Like snakes in the grass: Lies, bribes and corruption and the NGO world

The recent Qatargate scandal reveals the two-faced nature of some NGOs, taking advantage of a privileged image to commit fraud and bribery for power.

Interest groups, particularly among globalist left, using NGOs to advance their own political agenda is nothing new. These organizations vie for influence and power – mind you, without any democratic mandate – circling around our government institutions with broad “buzzword” topics, portraying themselves as the vanguard of democracy and human rights, transparency, tolerance, press freedom – of all that’s good and true.

If it is the latent political intent we are looking for, and not the façade of perception, we could say that these organizations share an awful lot of similarities with lobbying firms.

And under the pretense of “human rights,” “rule of law” or whatever term they claim to coin, they slip in through the cracks, infecting our institutions, hiding behind their public image, and exploiting our trust in humanity.

The most recent case of systemic corruption from these circle exemplifies what we have been warning the European community about for years.

The Human Rights Foundation (HRF), a major donor of a group called Fight Impunity, is seeking to recover some of the €600,000 it gave to the group.

Simultaneously, a number of high-profile individuals, including former EU foreign policy chief Federica Mogherini, have resigned from the Honorary Board of the Fight Impunity NGO.

The main reason for jumping ship is that Fight Impunity’s Pier Antonio Panzeri, alongside Niccolò Figà-Talamanca, leader of the NGO No Peace Without Justice (NPWJ), also funded by HRF, were arrested last week in connection with allegations of bribery and undue influence.

NPWJ is also currently being investigated regarding the fair use of the EUR 6 million of EU funds it has received since 2006.

Mogherini, for example, joined the board of Fight Impunity, as did former European Migration Commissioner Dimitris Avramopoulos and former MEP Cecilia Wikström. Both are tied to the leftist factions of the European Parliament.

Panzeri and Niccolò Figà-Talamanca, secretary general of No Peace Without Justice, are among the lead suspects in the Belgian authorities’ probe into allegations of corruption, money laundering and participation in a criminal organization.

Panzeri was even able to get his daughter a job at HRF. She, alongside her mother, is being investigated as well.

Arrests have also been made relating to European Parliament assistants who worked for the organization, and Mr. Panzeri, who is a former leftist MEP himself, has already pleaded guilty in the hopes of getting a reduced sentence.

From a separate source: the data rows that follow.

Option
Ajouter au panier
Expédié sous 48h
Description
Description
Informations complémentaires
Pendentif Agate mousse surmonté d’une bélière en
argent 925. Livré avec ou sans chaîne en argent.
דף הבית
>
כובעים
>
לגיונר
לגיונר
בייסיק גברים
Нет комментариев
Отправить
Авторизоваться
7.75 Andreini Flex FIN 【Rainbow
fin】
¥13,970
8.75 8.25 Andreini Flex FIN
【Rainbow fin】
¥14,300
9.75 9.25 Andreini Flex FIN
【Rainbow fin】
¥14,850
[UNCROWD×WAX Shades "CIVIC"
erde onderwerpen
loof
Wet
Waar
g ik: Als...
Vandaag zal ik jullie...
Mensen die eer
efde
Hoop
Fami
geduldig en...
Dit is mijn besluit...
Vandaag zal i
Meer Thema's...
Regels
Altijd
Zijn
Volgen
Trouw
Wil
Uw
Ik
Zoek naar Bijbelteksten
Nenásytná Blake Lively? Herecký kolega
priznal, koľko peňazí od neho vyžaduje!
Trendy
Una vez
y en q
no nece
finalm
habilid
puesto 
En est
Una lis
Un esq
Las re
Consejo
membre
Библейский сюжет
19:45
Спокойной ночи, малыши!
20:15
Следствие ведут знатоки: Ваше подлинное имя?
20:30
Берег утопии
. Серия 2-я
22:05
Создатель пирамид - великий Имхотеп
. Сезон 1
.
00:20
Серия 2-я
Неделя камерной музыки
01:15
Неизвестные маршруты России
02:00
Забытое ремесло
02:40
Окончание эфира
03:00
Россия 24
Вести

Panzeri, who once chaired the European Parliament’s human rights subcommittee, used his contacts to build the impression of a powerful and exclusive club, operating for years under the pretense of human rights advocacy.

Reports allege that they took and paid bribes and undermined the European community for years, cheating and manipulating our institutions.

So when you hear calls for greater transparency and tighter regulations for NGOs, remember these examples.

There are good reasons to consider new rules for a sector where some are taking advantage and the rest of us are paying the price.